BEGIN DOCUMENT EXCERPT

Monday 9 October 2017

Lead Corrosion


There are three important versions of lead corrosion: Red, Brown and White.  In addition, there are other factors that can weaken the lead came.

Red lead is a corrosion product that appears as a bright red surface, is dangerous, and requires water, air and often wood, to form. Sometimes water in the manufacturing process can develop red lead.   The chemical composition of red lead (Lead (II, IV) or triplumbic tetroxide is Pb3O4 or 2(PbO.PbO2).  It is a bright red or orange crystalline or amorphous colour.

Red lead is virtually insoluble in water or in ethanol. But, it is soluble in hydrochloric acid as is present in the stomach.  When ingested, it is dissolved in the stomach’s gastric acid and absorbed, leading to lead poisoning. It also dissolves in undiluted acetic acid, as well as in a dilute mixture of nitric acid and hydrogen peroxide.

When inhaled, lead (II,IV) oxide irritates the lungs. In the case of a high exposure, the victim experiences a metallic taste, chest pain, and abdominal pain.

High concentrations can be absorbed through skin as well, and it is important to follow safety precautions when working with lead-based paint.

END DOCUMENT EXCERPT
BEGIN DATA BLOCK

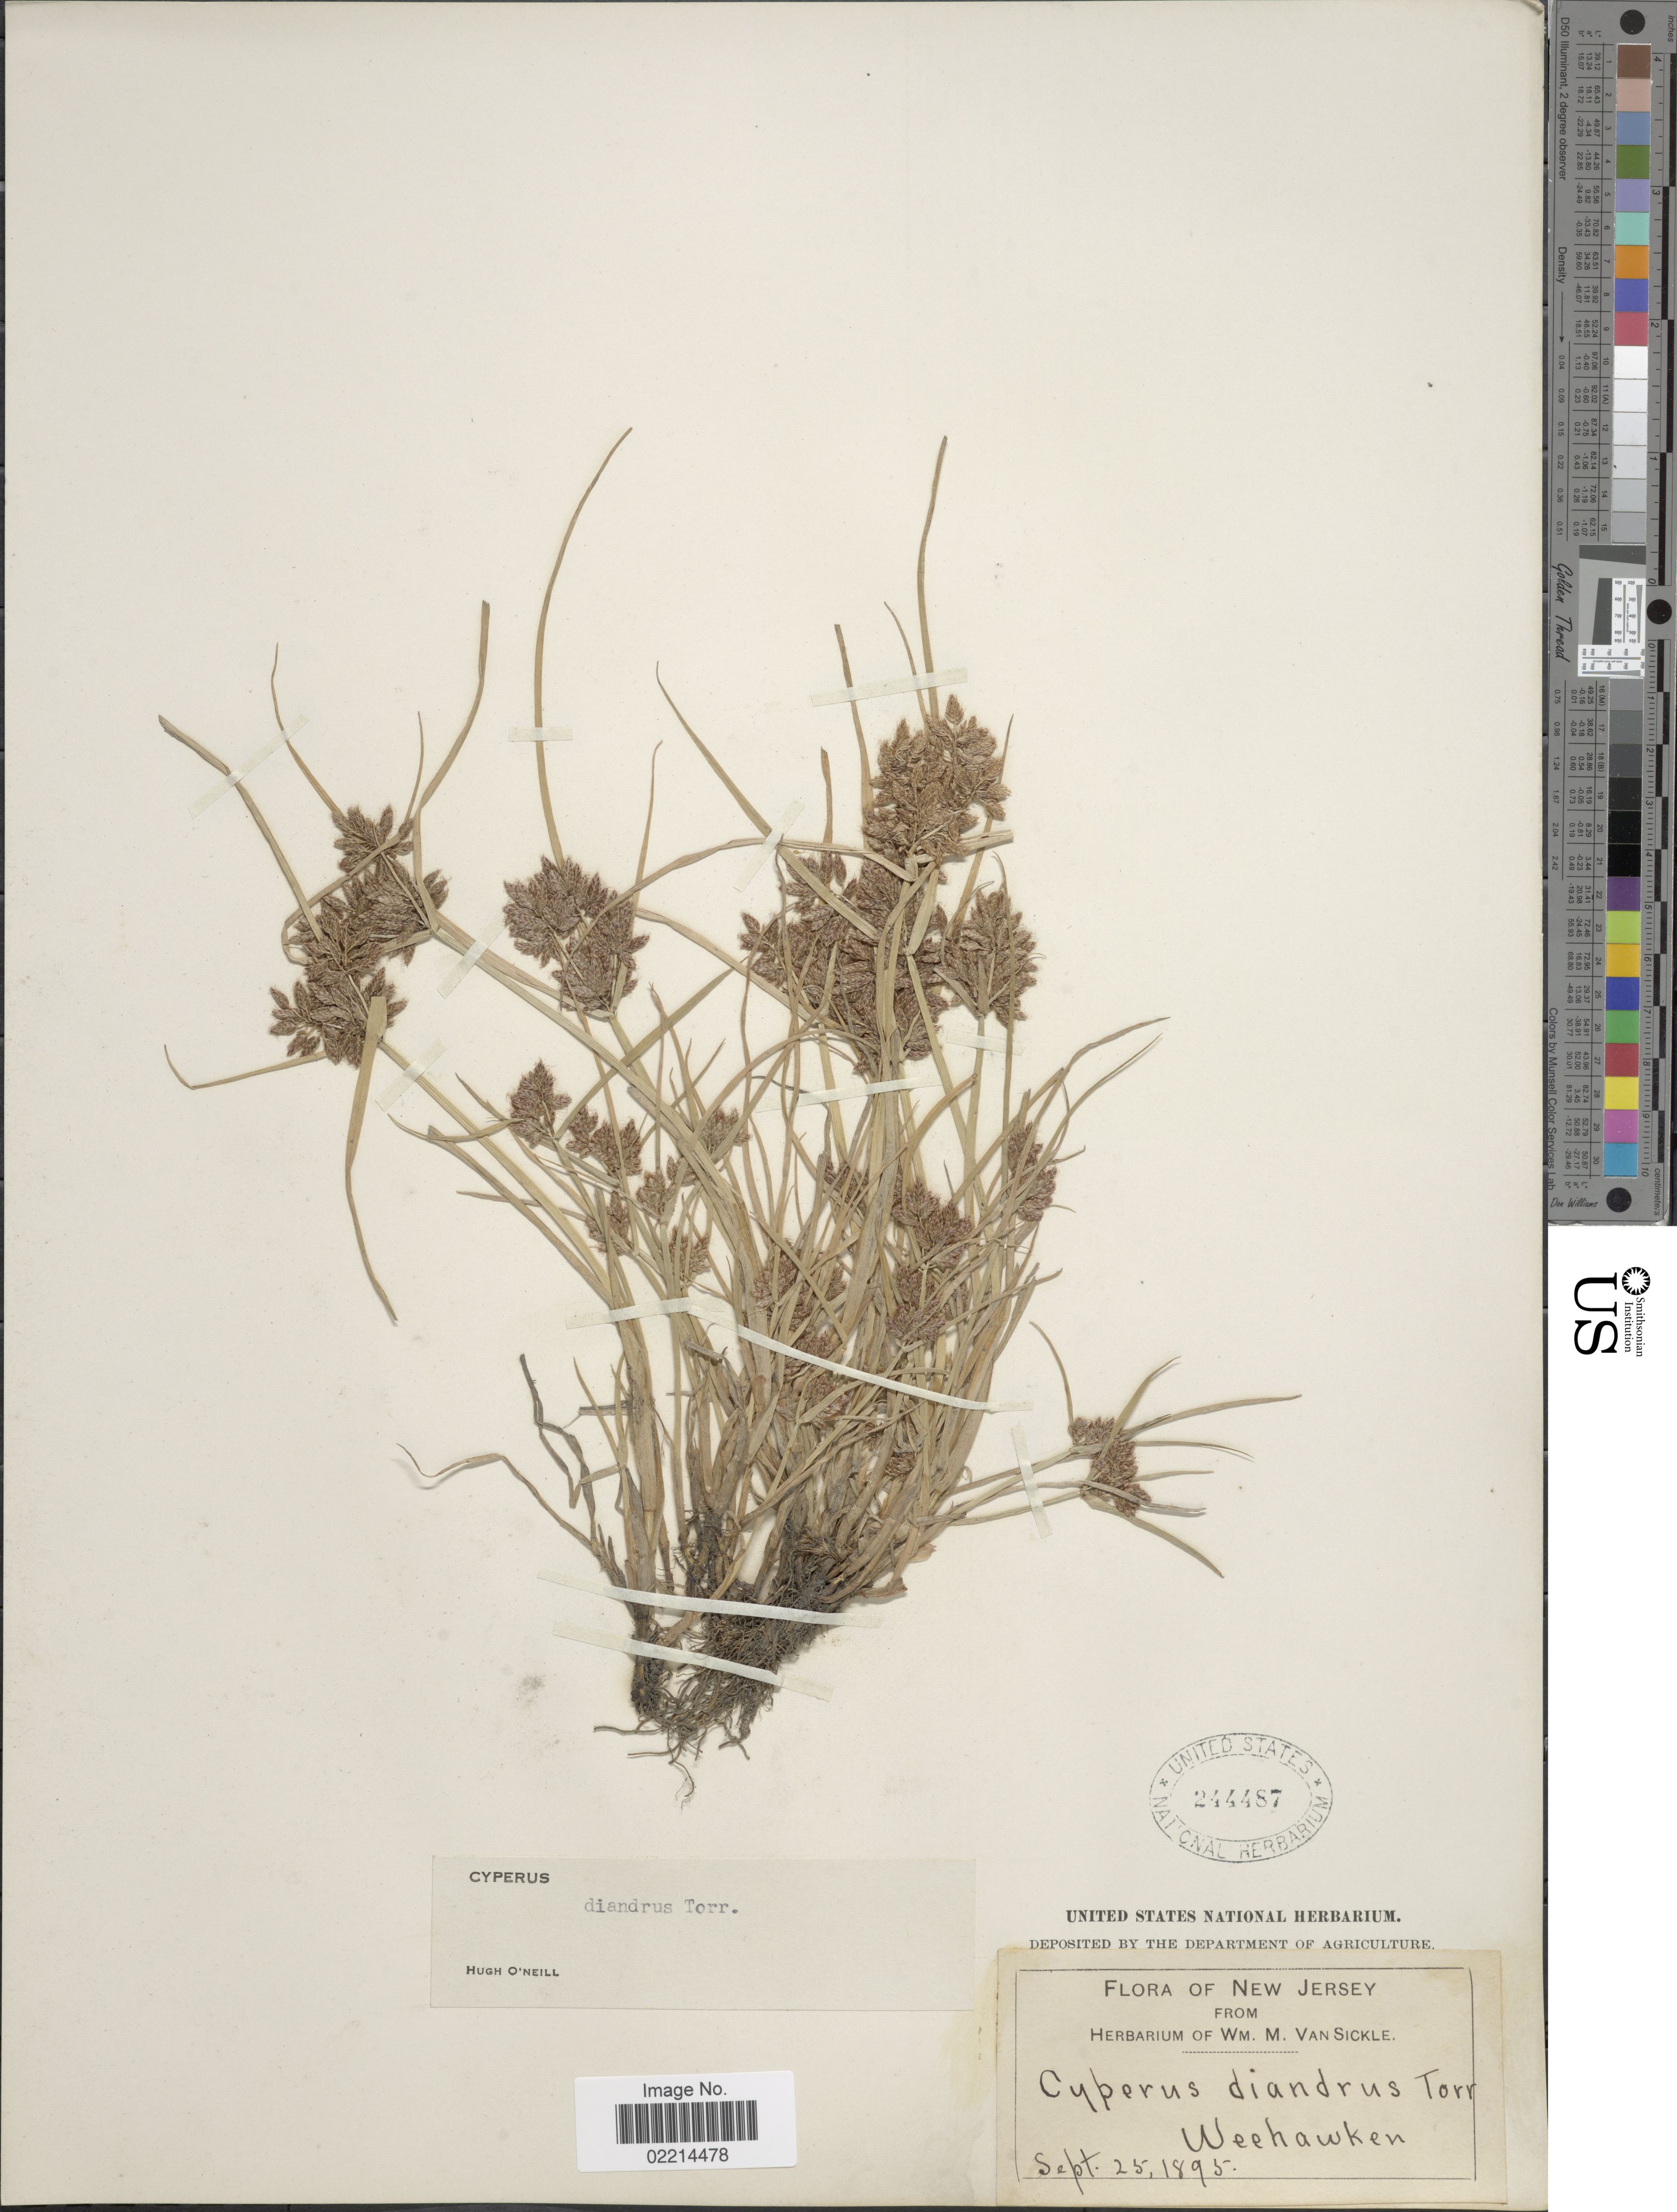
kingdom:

END DATA BLOCK

#### WHAT THIS EXERCISE ASKS
1) What are the three important versions of lead corrosion named in the lead corrosion text?
2) Please write out everything in the lead corrosion text from "Monday 9 October" down to "the lead came.".
The data was drawn from a separate source.

#### RESPONSES TO THE EXERCISE
1) Red, Brown and White.

2)
Monday 9 October 2017

Lead Corrosion


There are three important versions of lead corrosion: Red, Brown and White.  In addition, there are other factors that can weaken the lead came.